The U.S. Consumer Product Safety Commission said Thursday that 7 million of the recalled products involve Fisher-Price Trikes and Tough Trikes toddler tricycles. Near the seat on the trikes is a plastic key that juts out and can cause injuries, including genital bleeding, according to the Associated Press.

The toy maker is also recalling more than 1 million Healthy Care, Easy Clean and Close to Me High Chairs, the commission said. Kids can be injured by pegs on the rear of the high chairs that are meant for tray storage.

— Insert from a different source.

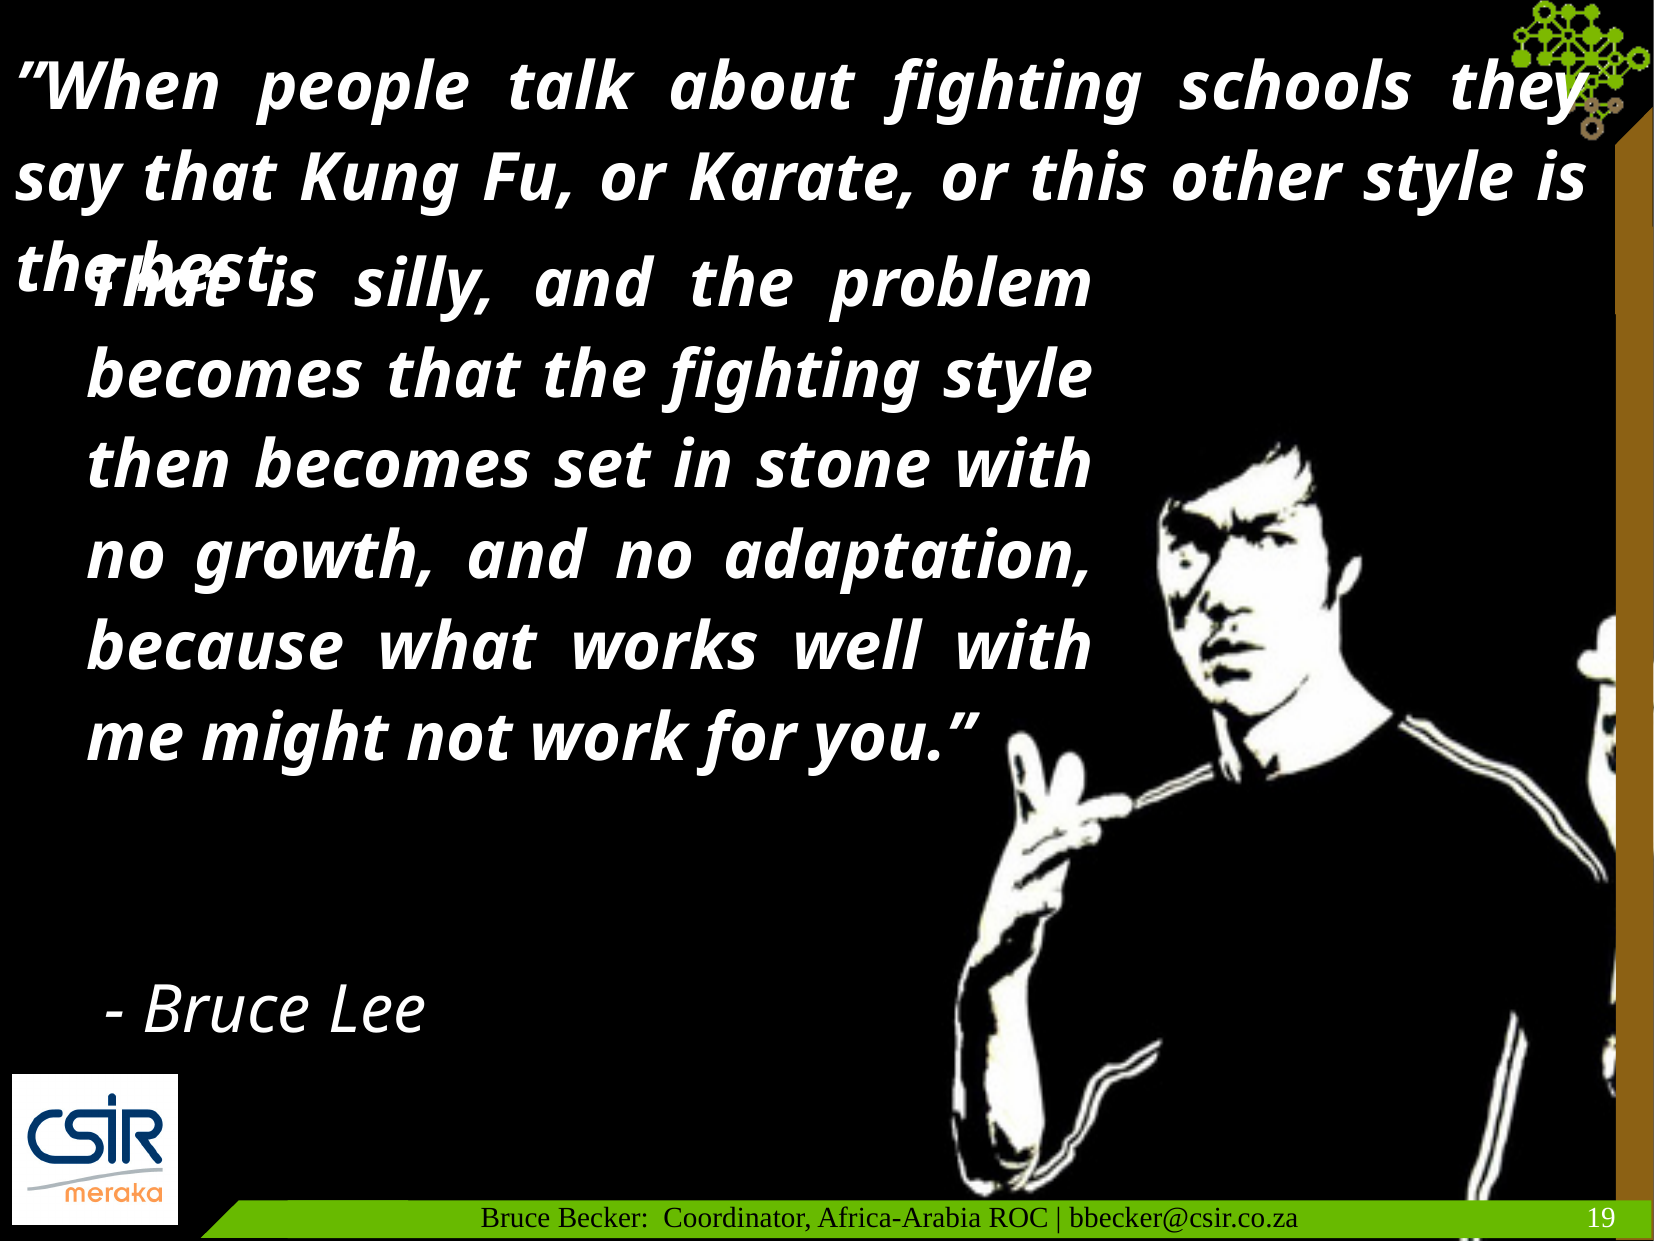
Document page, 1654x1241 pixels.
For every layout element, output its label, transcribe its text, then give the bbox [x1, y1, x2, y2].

subtitle That is silly, and the problem becomes that the fighting style then becomes set in stone with no growth, and no adaptation, because what works well with me might not work for you.” - Bruce Lee [86, 256, 1096, 1124]
picture [0, 0, 1654, 1241]
text_box ”When people talk about fighting schools they say that Kung Fu, or Karate, or this other style is the best. [15, 94, 1590, 256]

Commission Chairwoman Inez Tenenbaum applauded Fisher-Price for "taking the right steps by agreeing to these recalls and offering consumers free repairs or replacement," the AP said. However, she said toy makers must be more safety conscious before their products reach stores.

In addition, choking hazards prompted the recalls of more than 2.8 million other toys that have valves that can detach from inflatable balls. They include: Baby Playzone Crawl & Cruise Playground toys; Baby Playzone Crawl & Slide Arcade toys, Baby Gymtastics Play Wall toys; Ocean Wonders Kick & Crawl Aquarium toys; 1-2-3 Tetherball toys and Bat & Score Goal toys. About 100,000 Fisher-Price Little People Wheelies Stand 'n Play Rampway toys are also being recalled because of wheels that can come off.